(PROVIDED TEXT Opens)

In multitask learning it is common to define a main task together with less important auxiliary tasks. For visual relationship recognition one may want to regard each of the three tasks equally important. However, when using mini-batch construction as described in section III-B, we have to sample the n classes from a single task's vocabulary, at every training iteration, and then use the triplets from the complete labels of the training samples in the mini-batch. In section V we explore how performance of the multitask model changes depending on which task's vocabulary is used for class-selective mini-batch construction.



This section provides a description of how the various models introduced in the previous section were implemented and trained. The dataset and evaluation metrics used in the experiments are also discussed.

A. Model training

All models are implemented in the PyTorch framework [25]. For standard mini-batching a batch size of 300 is used. For class-selective mini-batch construction we choose n = 50 (the number of classes to select per mini-batch) and m = 6 (the number of instances to sample per selected class).

There could be a trade-off in performance between the number of classes and sampled instances per class, but informal experimentation showed no significant difference in performance (which is somewhat surprising, although it is possible that effects average out over multiple mini-batches). Gradient descent optimisation is performed by using Adam [26] with a learning rate scheduler that decreases the learning rate every 8 training iterations. The parameter that controls the rate of this decrease is left as the default value. All model training is performed on a single NVIDIA GeForce RTX 2070.

B. Dataset

Models are trained and evaluated on the VRD dataset of Lu et al. [4]. It contains 5,000 images and a total of 37,987 visual relationship instances (triplets). Each predicate is an action verb (e.g. kick), a non-action verb (e.g. wear), a spatial relationship (e.g. on top of), a preposition (e.g. with), or comparative (e.g. taller than). Example images are given in Fig. 5. The semantic ambiguity in ground truth labels mentioned earlier is apparent in some of these. For instance, taller than in the fourth example can be replaced by next to and still be semantically correct.

(PROVIDED TEXT Closes)

▶ _WORK TASK_:
Please rewrite the passage on multitask learning starting at "In multitask learning" and ending at "class-selective mini-batch construction.", putting "secondary" in place of "auxiliary". The listing is separate material with no connection to the passage on multitask learning.

(EXCERPTED DATA Opens)

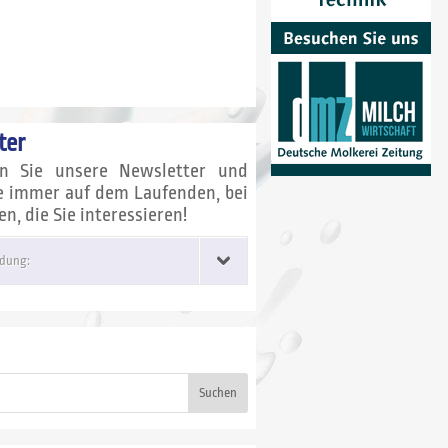
ter
en Sie unsere Newsletter und
ie immer auf dem Laufenden, bei
, die Sie interessieren!
dung:
Suchen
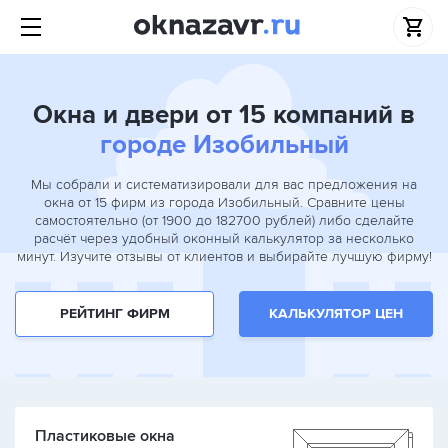
Окна и двери от 15 компаний в
городе Изобильный
Мы собрали и систематизировали для вас предложения на
окна от 15 фирм из города Изобильный. Сравните цены
самостоятельно (от 1900 до 182700 рублей) либо сделайте
расчёт через удобный оконный калькулятор за несколько
минут. Изучите отзывы от клиентов и выбирайте лучшую фирму!
РЕЙТИНГ ФИРМ
КАЛЬКУЛЯТОР ЦЕН
Пластиковые окна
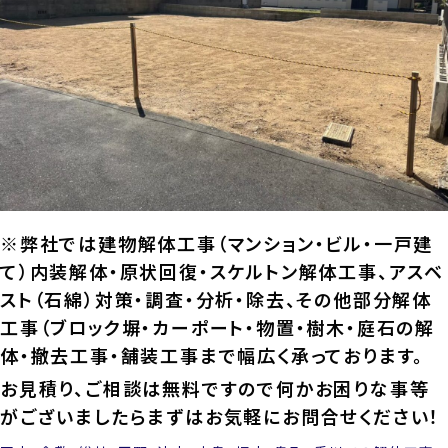
※弊社では建物解体工事（マンション・ビル・一戸建
て）内装解体・原状回復・スケルトン解体工事、アスベ
スト（石綿）対策・調査・分析・除去、その他部分解体
工事（ブロック塀・カーポート・物置・樹木・庭石の解
体・撤去工事・舗装工事まで幅広く承っております。
お見積り、ご相談は無料ですので何かお困りな事等
がございましたらまずはお気軽にお問合せください！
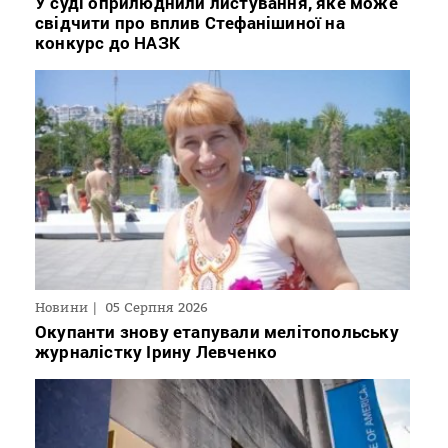
У суді оприлюднили листування, яке може
свідчити про вплив Стефанішиної на
конкурс до НАЗК
Новини
05 Серпня 2026
Окупанти знову етапували мелітопольську
журналістку Ірину Левченко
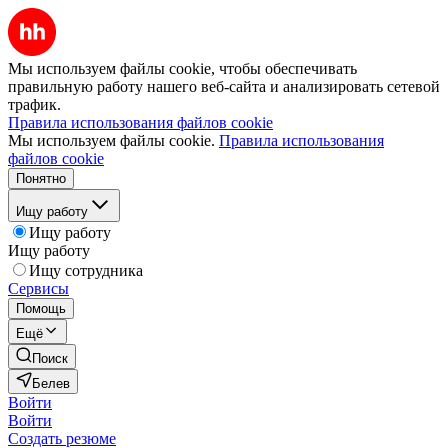
Мы используем файлы cookie, чтобы обеспечивать
правильную работу нашего веб-сайта и анализировать сетевой
трафик.
Правила использования файлов cookie
Мы используем файлы cookie.
Правила использования
файлов cookie
Понятно
Ищу работу
Ищу работу
Ищу работу
Ищу сотрудника
Сервисы
Помощь
Ещё
Поиск
Белев
Войти
Войти
Создать резюме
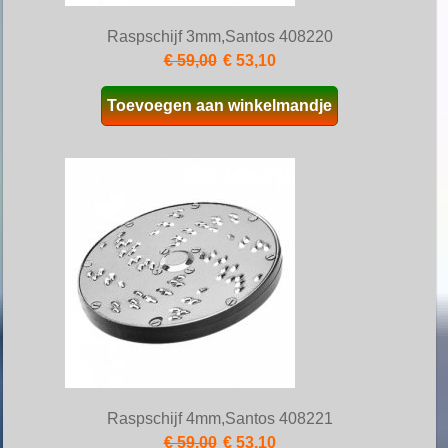
Raspschijf 3mm,Santos 408220
€ 59,00
€ 53,10
Toevoegen aan winkelmandje
Raspschijf 4mm,Santos 408221
€ 59,00
€ 53,10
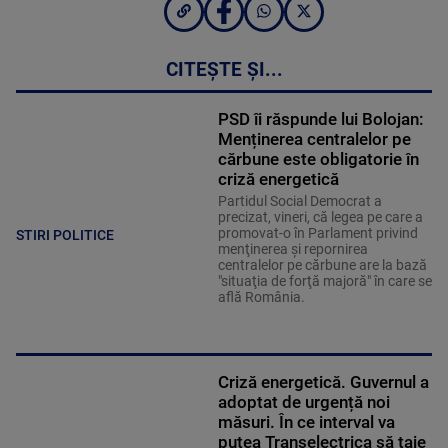
CITEȘTE ȘI...
PSD îi răspunde lui Bolojan:
Menținerea centralelor pe
cărbune este obligatorie în
criză energetică
Partidul Social Democrat a
precizat, vineri, că legea pe care a
promovat-o în Parlament privind
STIRI POLITICE
menţinerea şi repornirea
centralelor pe cărbune are la bază
"situaţia de forţă majoră" în care se
află România.
Criză energetică. Guvernul a
adoptat de urgență noi
măsuri. În ce interval va
putea Transelectrica să taie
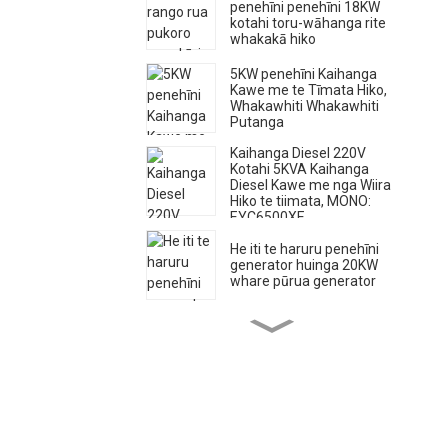
penehīni penehīni 18KW
kotahi toru-wāhanga rite
whakakā hiko
5KW penehīni Kaihanga
Kawe me te Tīmata Hiko,
Whakawhiti Whakawhiti
Putanga
Kaihanga Diesel 220V
Kotahi 5KVA Kaihanga
Diesel Kawe me nga Wiira
Hiko te tiimata, MONO:
EYC6500XE
He iti te haruru penehīni
generator huinga 20KW
whare pūrua generator
Ko te rere nui o te miihini
diesel te papu wai te
tiimata hiko 28m upoko
60m ³/h
500A Wahangu Diesel
Welding Generator - Kaha
me te Ataahua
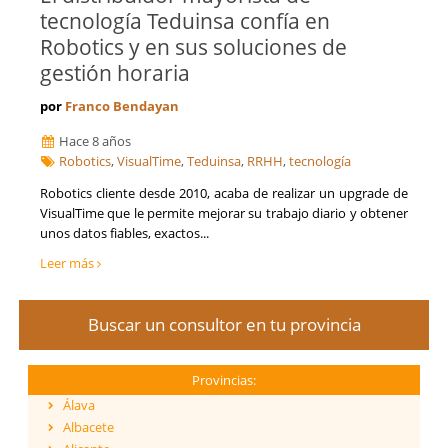
tecnología Teduinsa confía en
Robotics y en sus soluciones de
gestión horaria
por
Franco Bendayan
Hace 8 años
Robotics
,
VisualTime
,
Teduinsa
,
RRHH
,
tecnología
Robotics cliente desde 2010, acaba de realizar un upgrade de
VisualTime que le permite mejorar su trabajo diario y obtener
unos datos fiables, exactos...
Leer más
Buscar un consultor en tu provincia
Provincias:
Álava
Albacete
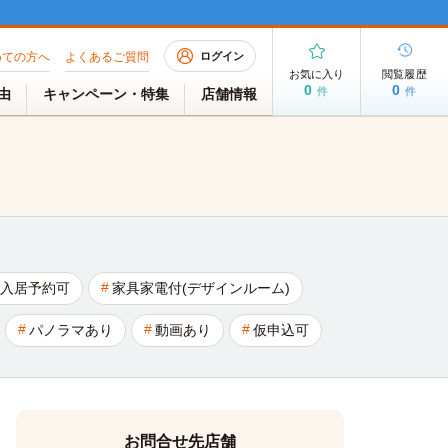
めての方へ
よくあるご質問
ログイン
お気に入り
閲覧履歴
0
0
件
件
理由
キャンペーン・特集
店舗情報
入居予約可
家具家電付(デザインルーム)
パノラマあり
動画あり
仮申込可
お問合せ先店舗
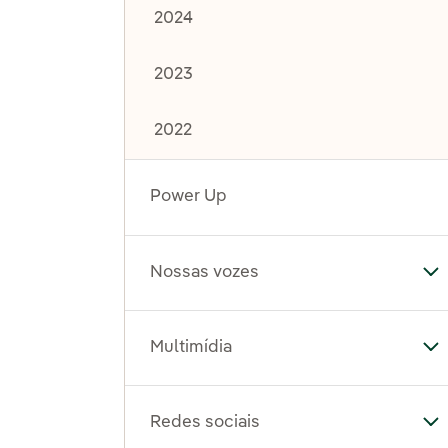
2024
2023
2022
Power Up
Nossas vozes
Al
Multimídia
Al
Redes sociais
Al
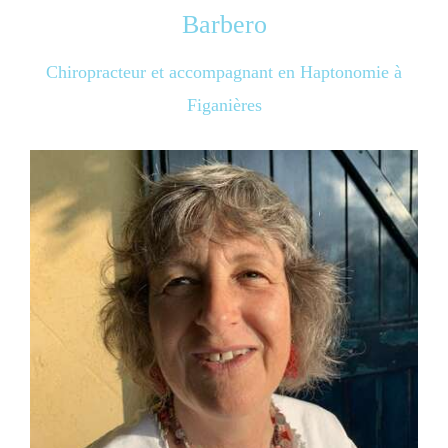
Barbero
Chiropracteur et accompagnant en Haptonomie à
Figanières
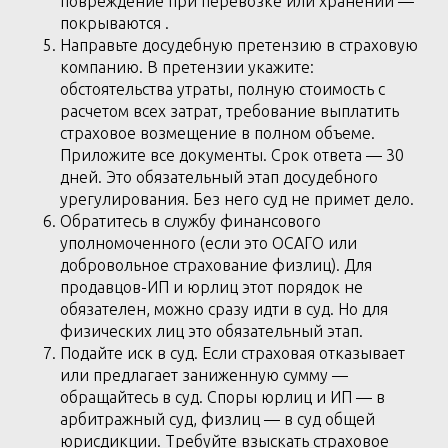
повреждение при перевозке или хранении —
покрываются .
Направьте досудебную претензию в страховую
компанию. В претензии укажите:
обстоятельства утраты, полную стоимость с
расчетом всех затрат, требование выплатить
страховое возмещение в полном объеме.
Приложите все документы. Срок ответа — 30
дней. Это обязательный этап досудебного
урегулирования. Без него суд не примет дело.
Обратитесь в службу финансового
уполномоченного (если это ОСАГО или
добровольное страхование физлиц). Для
продавцов-ИП и юрлиц этот порядок не
обязателен, можно сразу идти в суд. Но для
физических лиц это обязательный этап.
Подайте иск в суд. Если страховая отказывает
или предлагает заниженную сумму —
обращайтесь в суд. Споры юрлиц и ИП — в
арбитражный суд, физлиц — в суд общей
юрисдикции. Требуйте взыскать страховое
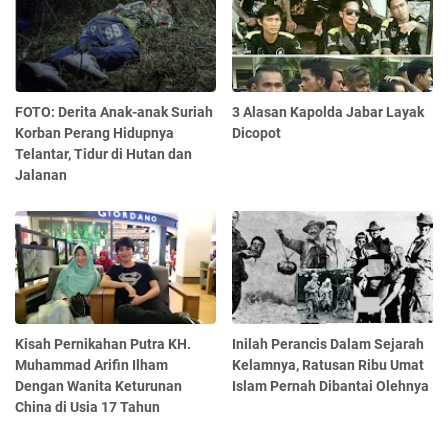
FOTO: Derita Anak-anak Suriah
3 Alasan Kapolda Jabar Layak
Korban Perang Hidupnya
Dicopot
Telantar, Tidur di Hutan dan
Jalanan
Kisah Pernikahan Putra KH.
Inilah Perancis Dalam Sejarah
Muhammad Arifin Ilham
Kelamnya, Ratusan Ribu Umat
Dengan Wanita Keturunan
Islam Pernah Dibantai Olehnya
China di Usia 17 Tahun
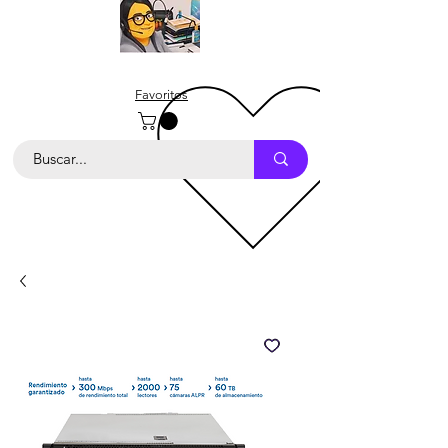
Favoritos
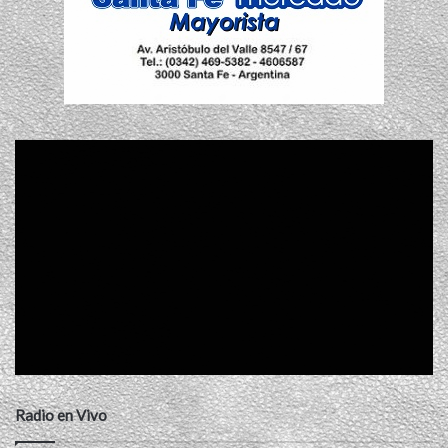
Radio en Vivo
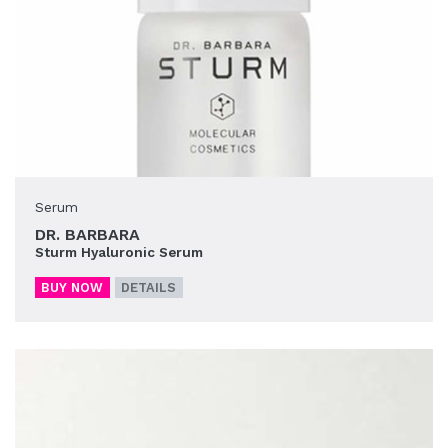
Serum
DR. BARBARA
Sturm Hyaluronic Serum
BUY NOW
DETAILS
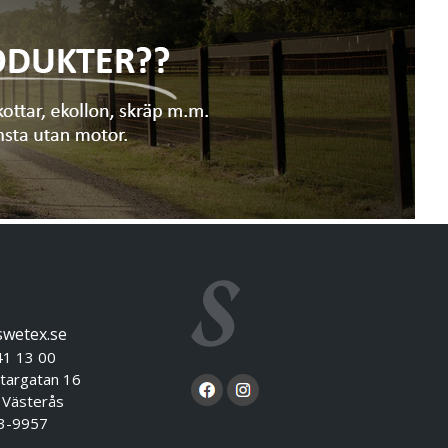
swetex.se
41 13 00
targatan 16
sterås
3-9957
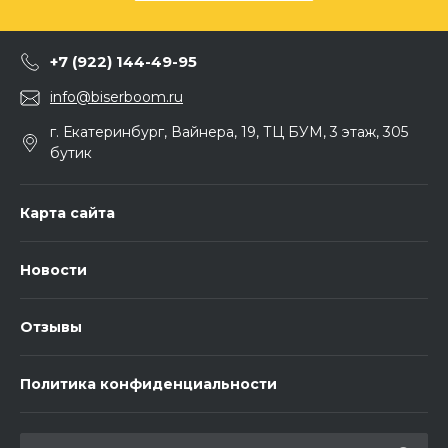
+7 (922) 144-49-95
info@biserboom.ru
г. Екатеринбург, Вайнера, 19, ТЦ БУМ, 3 этаж, 305
бутик
Карта сайта
Новости
Отзывы
Политика конфиденциальности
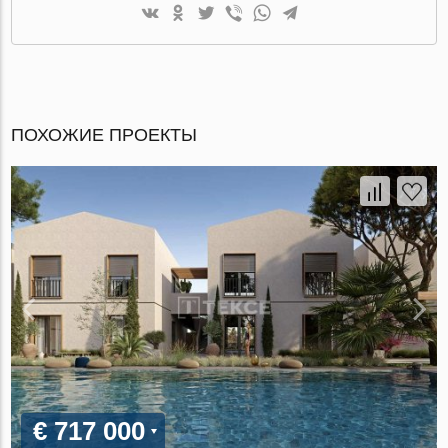
ПОХОЖИЕ ПРОЕКТЫ
€ 717 000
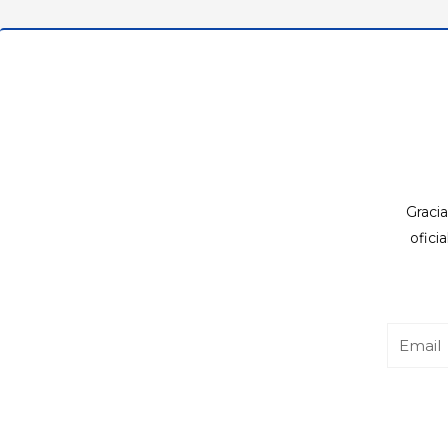
Gracia
ofici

(EXCERPTED DATA Closes)

▶ _FINISHED TASK_:
In multitask learning it is common to define a main task together with less important secondary tasks. For visual relationship recognition one may want to regard each of the three tasks equally important. However, when using mini-batch construction as described in section III-B, we have to sample the n classes from a single task's vocabulary, at every training iteration, and then use the triplets from the complete labels of the training samples in the mini-batch. In section V we explore how performance of the multitask model changes depending on which task's vocabulary is used for class-selective mini-batch construction.